= Cicera =

Italian card game

Players score a point for capturing the ten of coins

Cicera bigia (also Ciccera biccera or simply Cicera) is an Italian card game closely related to Scopa and played with a 52-card deck of Bresciane playing cards. It is mainly played in the province of Brescia, and most of the technical terms used in the game originate in the local Bresciano dialect of the Lombard language.

==Deck==
The game requires a 52 card deck, hence the traditional local deck having 52 cards rather than the 40-card decks typical throughout the rest of Italy - including the 8, 9 and 10 of each suit. The Trentine patterned deck is also produced in an alternate 52-card version for playing dobellone, another game in the Scopa family, but Bresciane cards are the only Italian set to be produced exclusively in a pack of 52 cards as standard.

==Gameplay==
The game requires four players, each player in partnership with the player opposite. Each player is dealt 12 cards, with the remaining 4 laid face-up on the table.

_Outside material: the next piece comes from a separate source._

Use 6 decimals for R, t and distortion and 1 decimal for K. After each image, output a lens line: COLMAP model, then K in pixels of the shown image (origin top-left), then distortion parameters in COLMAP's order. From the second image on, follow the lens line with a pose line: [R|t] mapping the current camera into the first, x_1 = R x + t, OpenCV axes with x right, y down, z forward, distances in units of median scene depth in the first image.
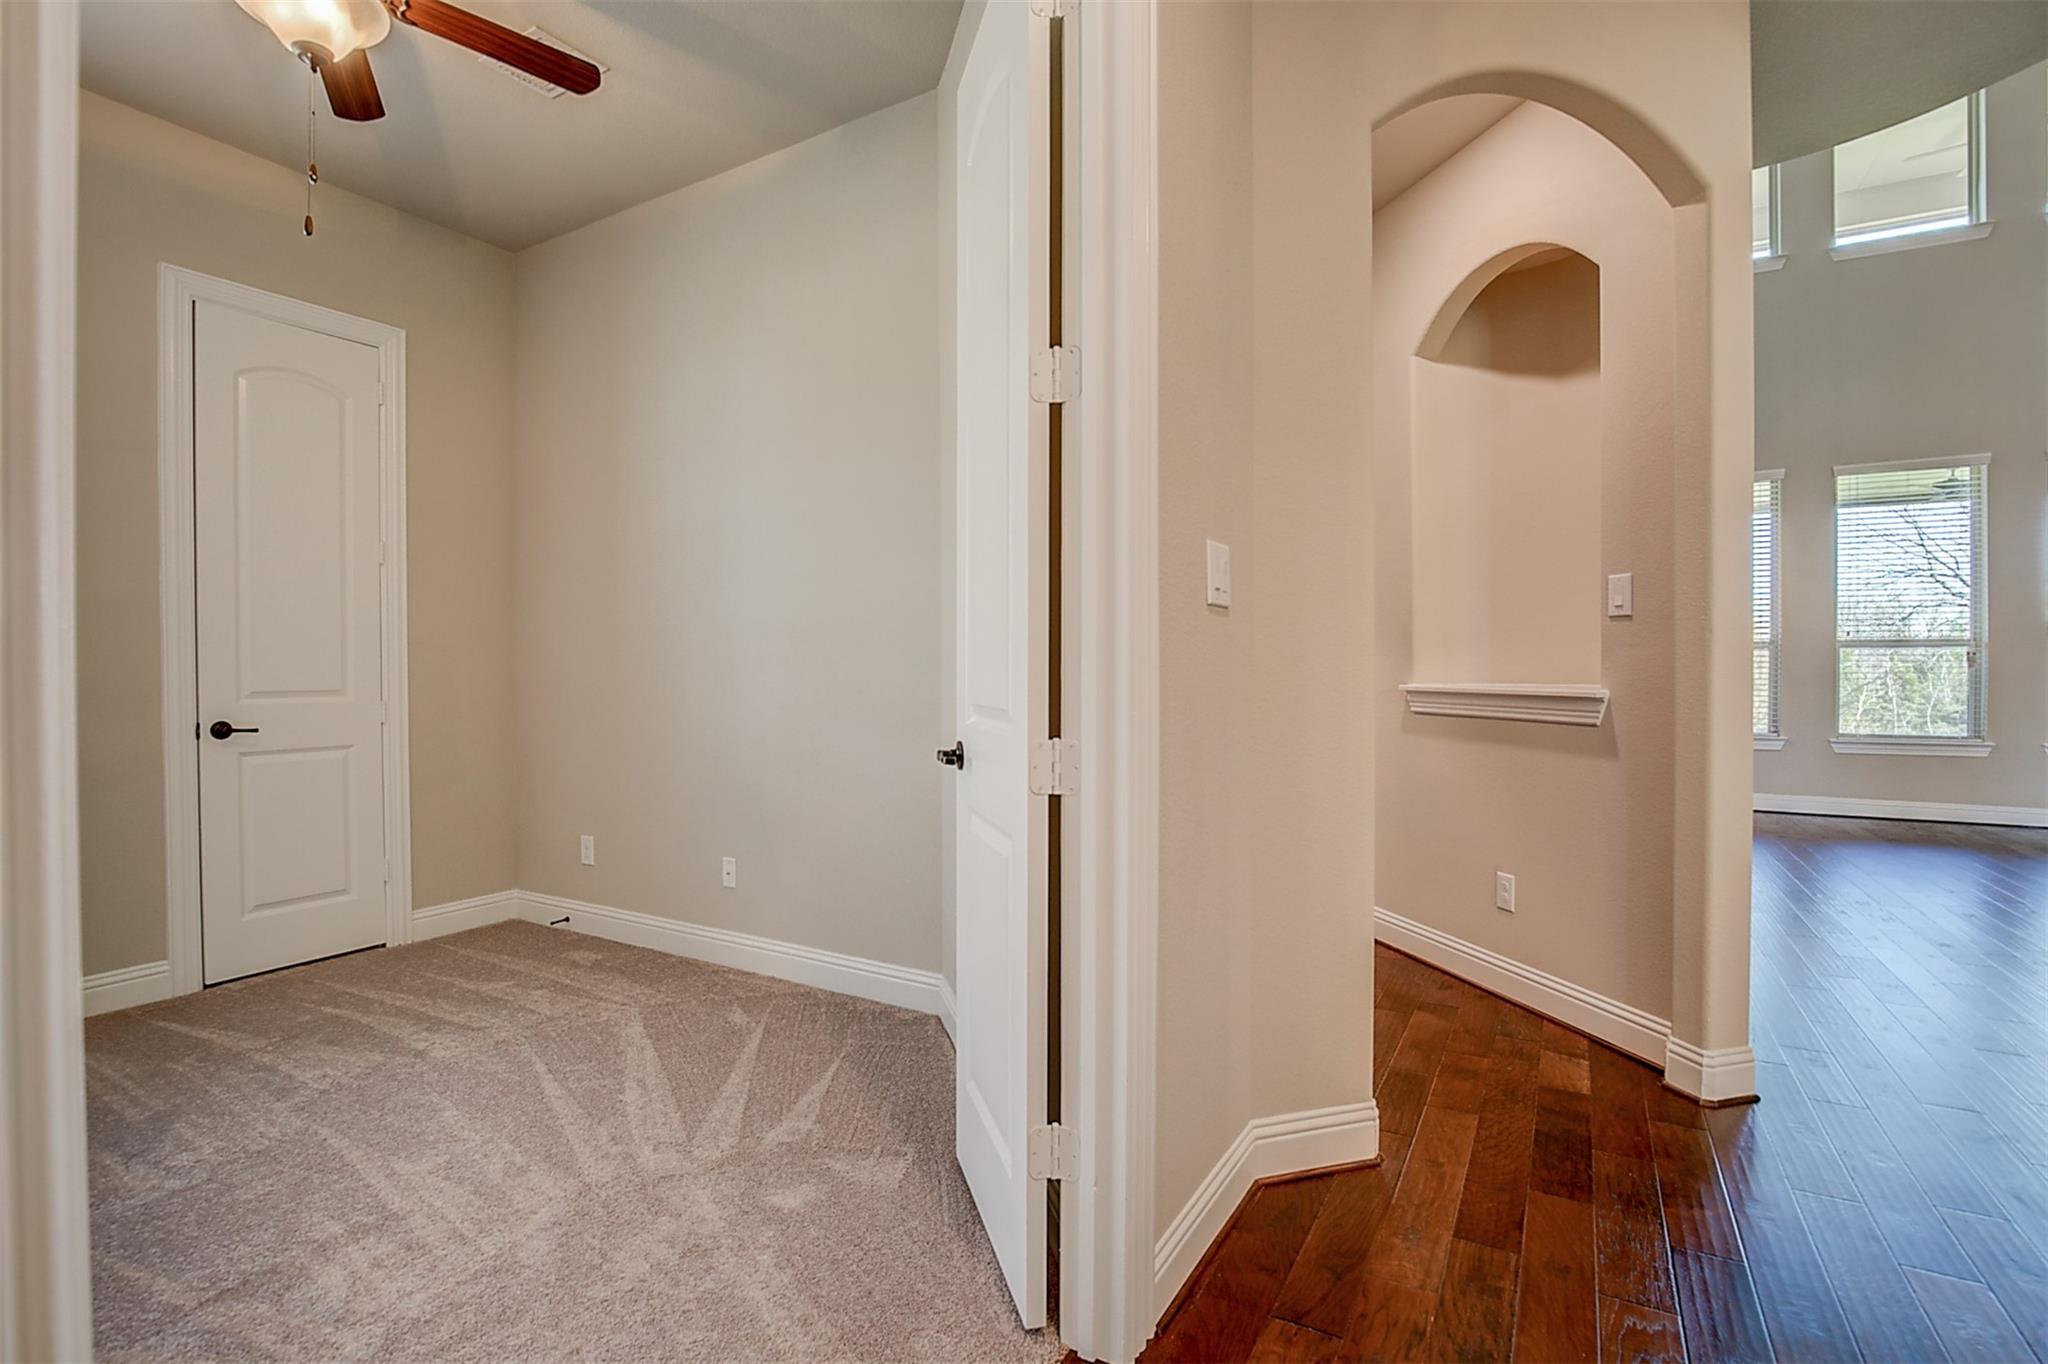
lens RADIAL K [[957.6, 0, 1026.5], [0, 957.6, 679.0], [0, 0, 1]] dist [-0.026305, 0.004801]
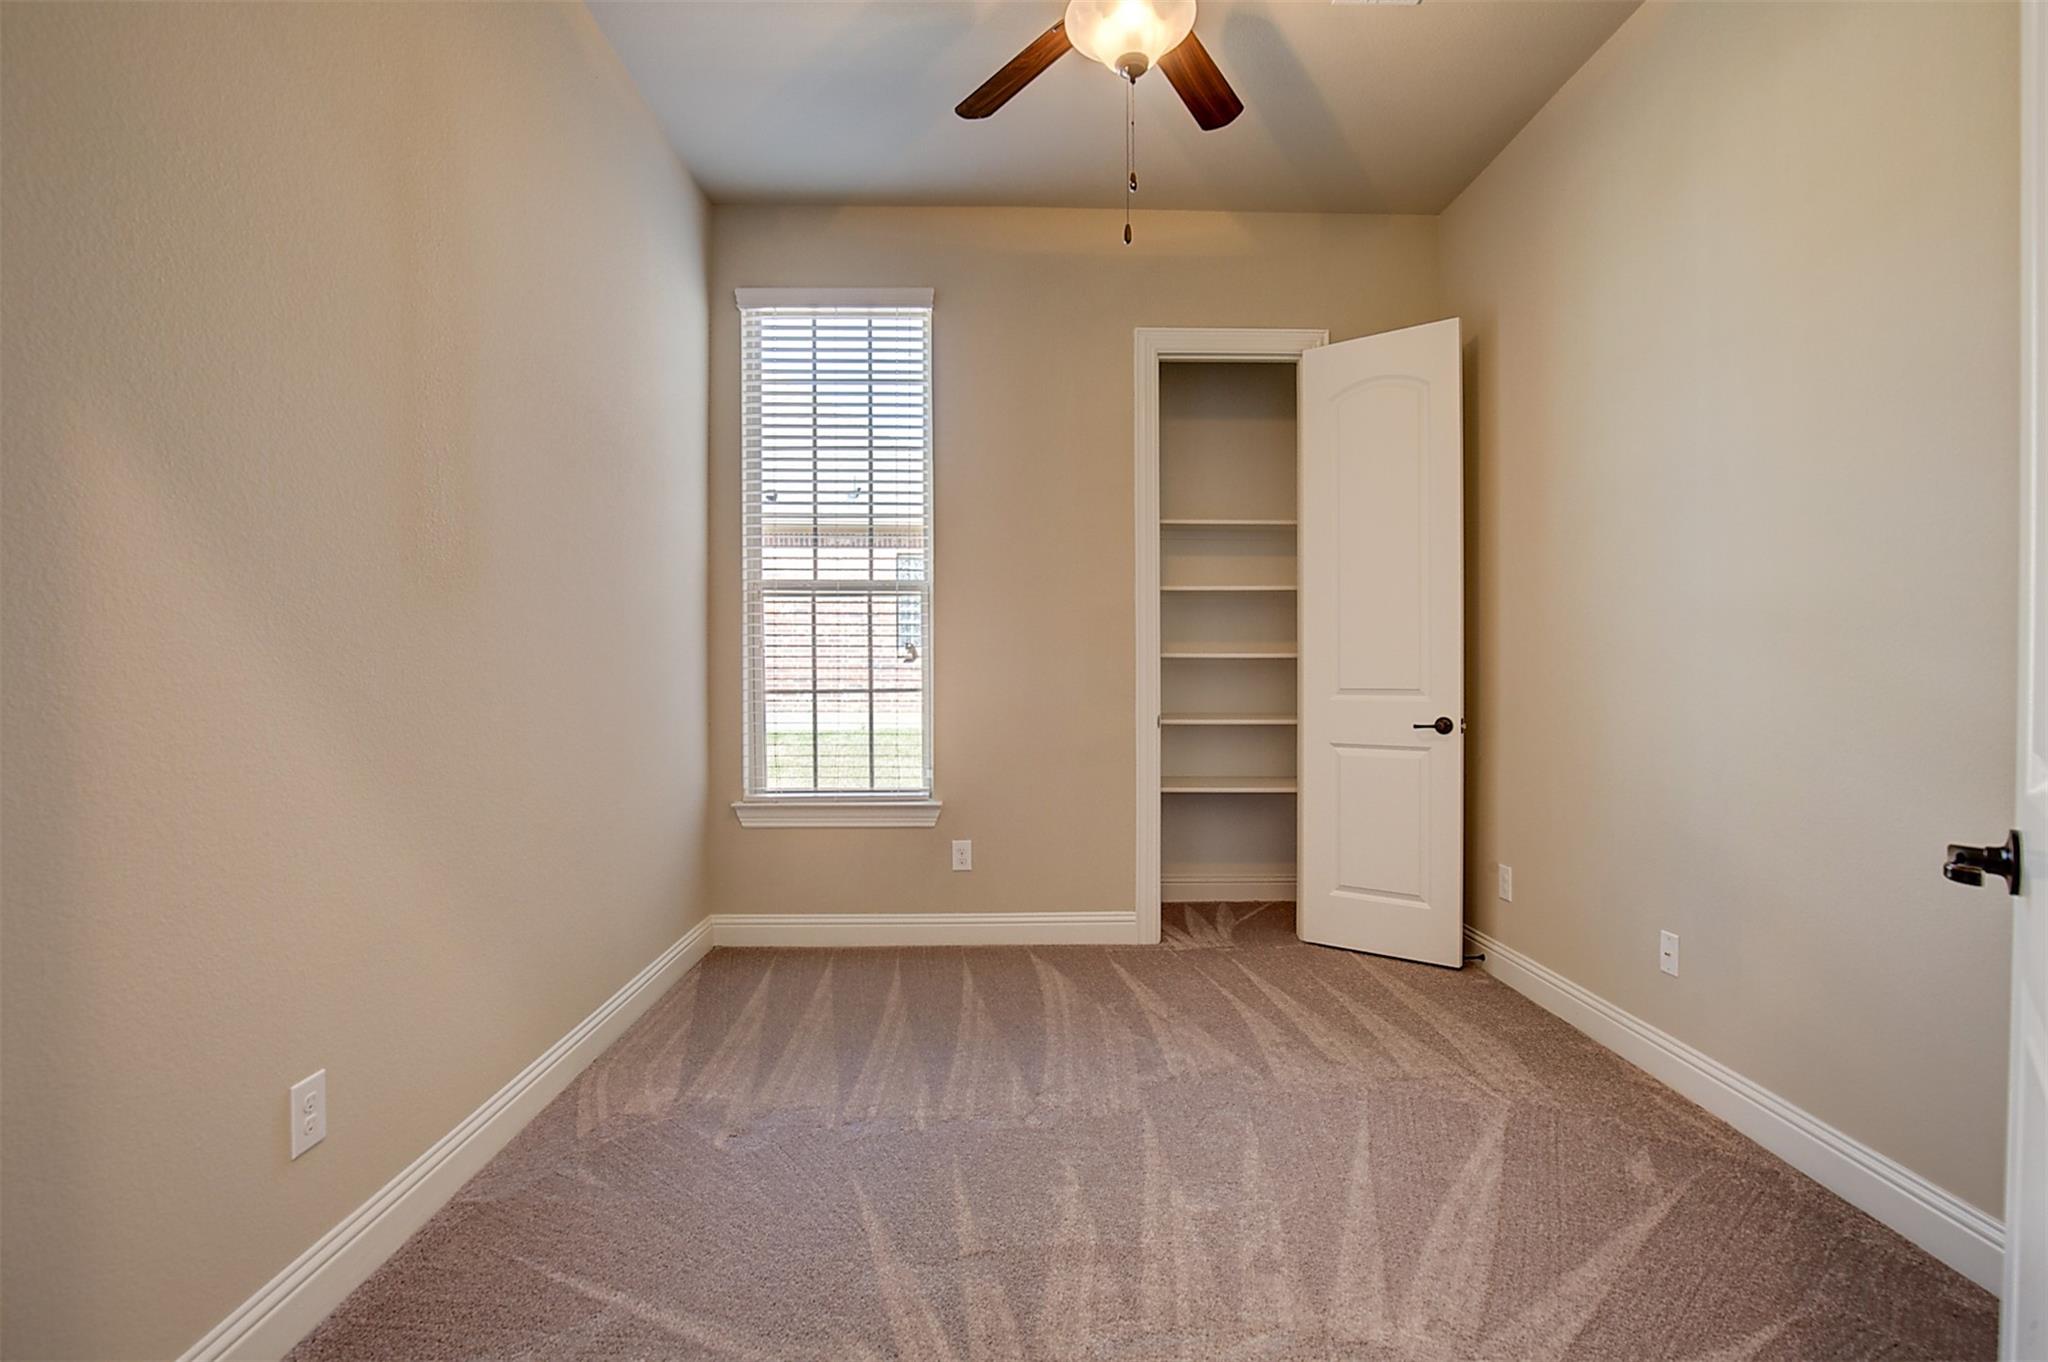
lens RADIAL K [[957.6, 0, 1030.9], [0, 957.6, 674.7], [0, 0, 1]] dist [-0.026305, 0.004801]
pose [[0.528917, 0.009138, -0.848624, 0.044970], [-0.011445, 0.999928, 0.003634, -0.004825], [0.848596, 0.007791, 0.528984, 0.265038]]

As in Scopa, players attempt to capture the cards displayed in the centre of the table, by playing a single card on their turn which is equal in value to one of those shown, or equal to the sum of two or more cards shown. Cards numbered 1 (ace) through 10 have the value of their number, whilst the court cards (Jack, Knight and King) have no set value and may only be taken by the same card of another suit.

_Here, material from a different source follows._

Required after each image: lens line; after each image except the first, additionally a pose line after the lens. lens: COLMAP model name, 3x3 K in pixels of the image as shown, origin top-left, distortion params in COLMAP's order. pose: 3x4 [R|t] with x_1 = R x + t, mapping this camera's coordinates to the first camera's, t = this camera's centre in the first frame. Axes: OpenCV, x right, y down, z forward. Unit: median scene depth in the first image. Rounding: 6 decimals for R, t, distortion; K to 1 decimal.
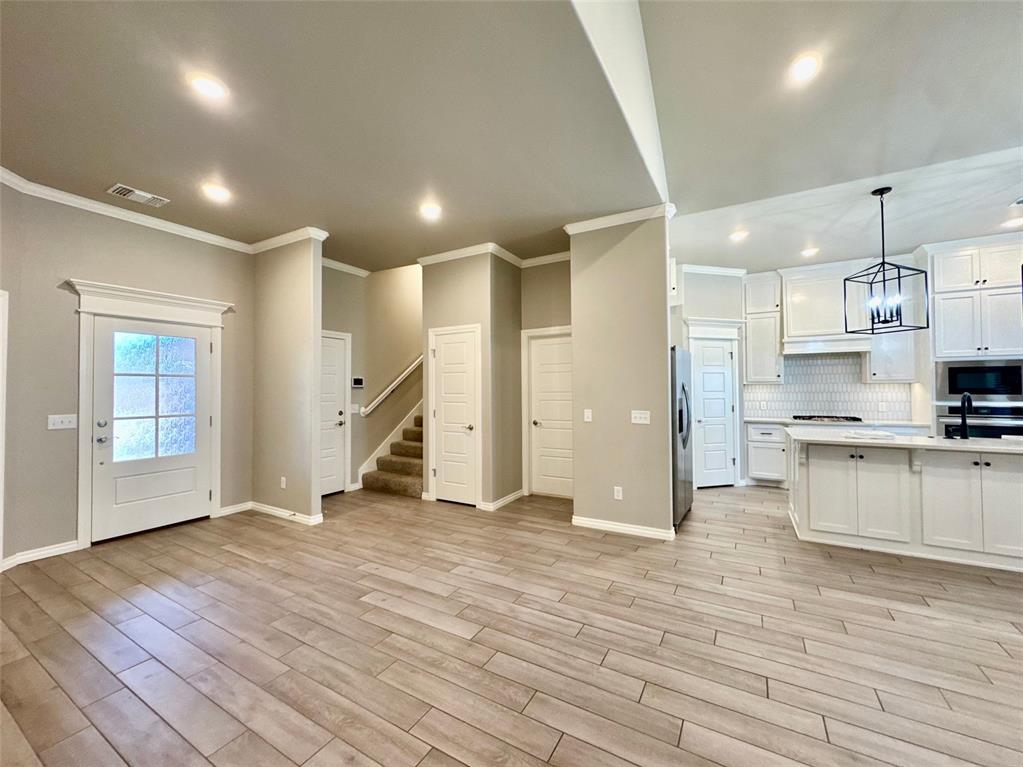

Play continues to the next player in an anti-clockwise direction, until all cards have been played.

==Scoring==
===At the completion of a round===

At the end of a round, each pair combine their captured cards to calculate their final score. Points are awarded as follows:

- Cards (Carte)
  The team that took the majority of cards overall (at least 27) receives 2 points. In the case of a tie, 26-26, each team receives one point.
- Swords (Spade)
  The team that took the majority of cards from the suit of swords (at least 7) receives one point. If a team successfully captures all swords, they automatically win the game, this being called fa Napoleone ("doing Napoleon").
- Naples (Napula)
  If a team captures the Ace, 2 and 3 of swords, they receive points to the value of the highest card in the uninterrupted sequence of swords they have captured. For example, a team who have captured the Ace, 2, 3, 4, 6 and 7 would receive four points, as the 4 was the highest card in the uninterrupted sequence.
- Mata or Beautiful Two (matta, il dó Fino, dó bel, du bel, dó bù, Fìga de Ferr, Felépa sènsa péi)
  The team who capture the two of swords receive one point. This is referred to as the "Beautiful Two" (due bello in Italian, dó bel or dó fino in Lombard) analogous to the "Beautiful Seven" (Settebello - seven of coins) in Scopa. A cruder nickname is the figa de ferr (Iron Vulva), referring to the shape made by the two curved swords.
- Ten of Coins (Dieci Buono, Dés Bèl, Dés bù)
  The team who captured the 10 of coins receives one point.
- Jack of Cups (Fànt Col Cà, Fànt Cagnì, Fànt Gob, Fant bel, San Rocc, Fànt bel, Fànt bù)
  The team who captured the Jack of Cups receives one point. This card has a number of nicknames translating as the "Jack with the dog" (such as fànt col cà or fànt cagnì in the Bresciano dialect, because in the traditional artwork of the deck of Bresciane cards, the Jack of Cups is portrayed with a dog climbing his right leg. Another nickname is San Rocc, the Lombard name of Saint Roch, patron saint of dogs. The nickname Fànt Cagnì in Bresciano is considered part of the local identity, and is used in the names of some bars, restaurants and other businesses in the city.

===During the round===
- Scopa (Scùa)
  As in the game of Scopa, a player receives a point for each scopa (Italian for broom), the action of playing a card that clears all the remaining cards on the table.
- Picada (Picà)
  Players receive a point for playing a card of identical value to the one played immediately beforehand.
- Simili
  Players receive a point for capturing cards with another card of the same suit, such as playing a 7 of coins to collect the 3 and 4 of coins already on the table.
- Quaterna
  Players receive a point for adding four cards to their captured pile in one play - that is, three cards that were already on the table, plus the fourth used to capture them. These do not necessarily need to be of the same suit.
- Cinquina
  In very rare cases, one can collect five cards in one play - this is only possible when an Ace, 2, 3 and 4 are present, and are captured with a 10.

===Combinations===
Any of the above scoring methods can be combined, for example, if a player uses the 9 of coins to capture the 2, 3 and 4 of coins, they score two points, one for the simili and one for the quaterna. Similarly, if a player plays a certain card on the table when empty, and the next player immediately captures it with a card of the same value, they receive two points (one for scùa and one for picà).